Inquiry on SDR mean and median on MUSDB/test

f90 / Wave-U-Net

Implementation of the Wave-U-Net for audio source separation

MIT License

824 stars 177 forks source link

Inquiry on SDR mean and median on MUSDB/test #44

Closed SibingWu closed 4 years ago

SibingWu commented 4 years ago

When running the provided pre-trained model on musdb, i.e. call compute_mean_metrics, the SDR result on musdb/test is "acc_median: -15.40719 acc_mean: -15.94557 voc_median: -18.48437 voc_mean: -19.03658" while SDR result on musdb/train is "train：acc_median: 3.91334 acc_mean: 4.07193 voc_median: 7.46886 voc_mean: 28.05654"

I wonder why the result SDR on musdb test dataset is so strange which obviously does not match what is stated in github "M5-HighSR is our best vocal separator, reaching a median (mean) vocal/acc SDR of 4.95 (1.01) and 11.16 (12.87), respectively.".

f90 commented 4 years ago

These numbers look like something went really really wrong somewhere. Did you listen to the results? Also check that you are using the correct versions of the libraries and Python etc., e.g. Tensorflow in 1.8 version.

SibingWu commented 4 years ago

These numbers look like something went really really wrong somewhere. Did you listen to the results? Also check that you are using the correct versions of the libraries and Python etc., e.g. Tensorflow in 1.8 version.

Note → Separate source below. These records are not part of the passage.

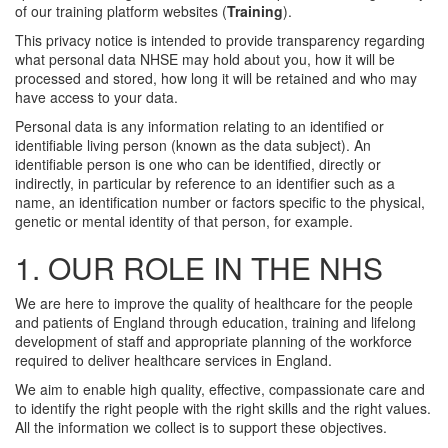
of our training platform websites (
Training
).
This privacy notice is intended to provide transparency regarding
what personal data NHSE may hold about you, how it will be
processed and stored, how long it will be retained and who may
have access to your data.
Personal data is any information relating to an identified or
identifiable living person (known as the data subject). An
identifiable person is one who can be identified, directly or
indirectly, in particular by reference to an identifier such as a
name, an identification number or factors specific to the physical,
genetic or mental identity of that person, for example.
1. OUR ROLE IN THE NHS
We are here to improve the quality of healthcare for the people
and patients of England through education, training and lifelong
development of staff and appropriate planning of the workforce
required to deliver healthcare services in England.
We aim to enable high quality, effective, compassionate care and
to identify the right people with the right skills and the right values.
All the information we collect is to support these objectives.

I wonder which dataset is the one your provided result refers to? Is it musdb/train or musdb/test?
Furthermore, I wonder how you called compute_mean_metrics to generate the result? I ask this just want to make sure that I have called it properly. It seems that this function is only called in Plot.py but there seems no calling of the functions in Plot.py.
In fact when running the pretrained model on musdb, there exists some negative value for SDR. Is this normal?

Thank you so much for your help!

f90 commented 4 years ago

The results refer to MUSDB Test partition.
The evaluation function from the museval is called within the predict function in Evaluate.py during the final evaluation, which generates the SDR etc. values and puts them into the specified output folder. That's why later on for results analysis, you can just read those files and average the computed SDRs in Plot.py.
Some SDR values can be negative, this is normal (although it indicates bad separation), since it is computed based on a log(x) where x is some ratio between signal energies, so if that ratio is below 1, you will get a negative value.

As I said, to fix your bug I would try to listen to the results/look at the waveform outputs first to get an idea of what could have gone wrong during evaluation.

SibingWu commented 4 years ago

1. The results refer to MUSDB Test partition.

2. The evaluation function from the museval is called within the `predict` function in `Evaluate.py` during the final evaluation, which generates the SDR etc. values and puts them into the specified output folder. That's why later on for results analysis, you can just read those files and average the computed SDRs in `Plot.py`.

3. Some SDR values can be negative, this is normal (although it indicates bad separation), since it is computed based on a `log(x)` where `x` is some ratio between signal energies, so if that ratio is below 1, you will get a negative value.

As I said, to fix your bug I would try to listen to the results/look at the waveform outputs first to get an idea of what could have gone wrong during evaluation.

I managed to fix it successfully. Thank you very much for your help!